WHAT YOU WILL DO:
Rewrite the data below with every instance of "chart" changed to "graph", leaving all other text as it is.

Items from a dataset
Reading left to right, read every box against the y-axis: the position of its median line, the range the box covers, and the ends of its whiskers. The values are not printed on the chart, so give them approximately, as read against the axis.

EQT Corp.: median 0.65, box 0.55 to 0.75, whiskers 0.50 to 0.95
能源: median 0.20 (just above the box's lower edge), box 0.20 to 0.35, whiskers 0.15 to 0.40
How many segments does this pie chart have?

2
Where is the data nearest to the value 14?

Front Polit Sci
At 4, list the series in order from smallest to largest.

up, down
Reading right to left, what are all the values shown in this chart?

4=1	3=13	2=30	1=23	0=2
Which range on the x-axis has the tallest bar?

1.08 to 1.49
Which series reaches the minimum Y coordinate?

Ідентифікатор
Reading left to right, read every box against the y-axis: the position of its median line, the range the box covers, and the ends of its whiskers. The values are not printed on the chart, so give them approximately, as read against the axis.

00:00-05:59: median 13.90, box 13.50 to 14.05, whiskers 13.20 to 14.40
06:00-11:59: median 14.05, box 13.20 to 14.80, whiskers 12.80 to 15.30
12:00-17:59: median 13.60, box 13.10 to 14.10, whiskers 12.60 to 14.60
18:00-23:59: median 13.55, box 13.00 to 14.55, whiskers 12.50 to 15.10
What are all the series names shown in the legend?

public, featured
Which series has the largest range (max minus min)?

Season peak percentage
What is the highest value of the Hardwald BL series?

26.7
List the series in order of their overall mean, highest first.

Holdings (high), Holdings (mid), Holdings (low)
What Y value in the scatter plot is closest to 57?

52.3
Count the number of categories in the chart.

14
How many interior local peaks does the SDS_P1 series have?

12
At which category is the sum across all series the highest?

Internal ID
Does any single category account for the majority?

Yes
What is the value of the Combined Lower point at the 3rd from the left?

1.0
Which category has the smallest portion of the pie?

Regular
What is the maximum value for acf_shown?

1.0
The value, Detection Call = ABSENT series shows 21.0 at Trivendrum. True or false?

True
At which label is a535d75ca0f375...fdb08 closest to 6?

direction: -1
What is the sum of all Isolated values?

EXERCISE RESULT:
Reading left to right, read every box against the y-axis: the position of its median line, the range the box covers, and the ends of its whiskers. The values are not printed on the graph, so give them approximately, as read against the axis.

EQT Corp.: median 0.65, box 0.55 to 0.75, whiskers 0.50 to 0.95
能源: median 0.20 (just above the box's lower edge), box 0.20 to 0.35, whiskers 0.15 to 0.40
How many segments does this pie graph have?

2
Where is the data nearest to the value 14?

Front Polit Sci
At 4, list the series in order from smallest to largest.

up, down
Reading right to left, what are all the values shown in this graph?

4=1	3=13	2=30	1=23	0=2
Which range on the x-axis has the tallest bar?

1.08 to 1.49
Which series reaches the minimum Y coordinate?

Ідентифікатор
Reading left to right, read every box against the y-axis: the position of its median line, the range the box covers, and the ends of its whiskers. The values are not printed on the graph, so give them approximately, as read against the axis.

00:00-05:59: median 13.90, box 13.50 to 14.05, whiskers 13.20 to 14.40
06:00-11:59: median 14.05, box 13.20 to 14.80, whiskers 12.80 to 15.30
12:00-17:59: median 13.60, box 13.10 to 14.10, whiskers 12.60 to 14.60
18:00-23:59: median 13.55, box 13.00 to 14.55, whiskers 12.50 to 15.10
What are all the series names shown in the legend?

public, featured
Which series has the largest range (max minus min)?

Season peak percentage
What is the highest value of the Hardwald BL series?

26.7
List the series in order of their overall mean, highest first.

Holdings (high), Holdings (mid), Holdings (low)
What Y value in the scatter plot is closest to 57?

52.3
Count the number of categories in the graph.

14
How many interior local peaks does the SDS_P1 series have?

12
At which category is the sum across all series the highest?

Internal ID
Does any single category account for the majority?

Yes
What is the value of the Combined Lower point at the 3rd from the left?

1.0
Which category has the smallest portion of the pie?

Regular
What is the maximum value for acf_shown?

1.0
The value, Detection Call = ABSENT series shows 21.0 at Trivendrum. True or false?

True
At which label is a535d75ca0f375...fdb08 closest to 6?

direction: -1
What is the sum of all Isolated values?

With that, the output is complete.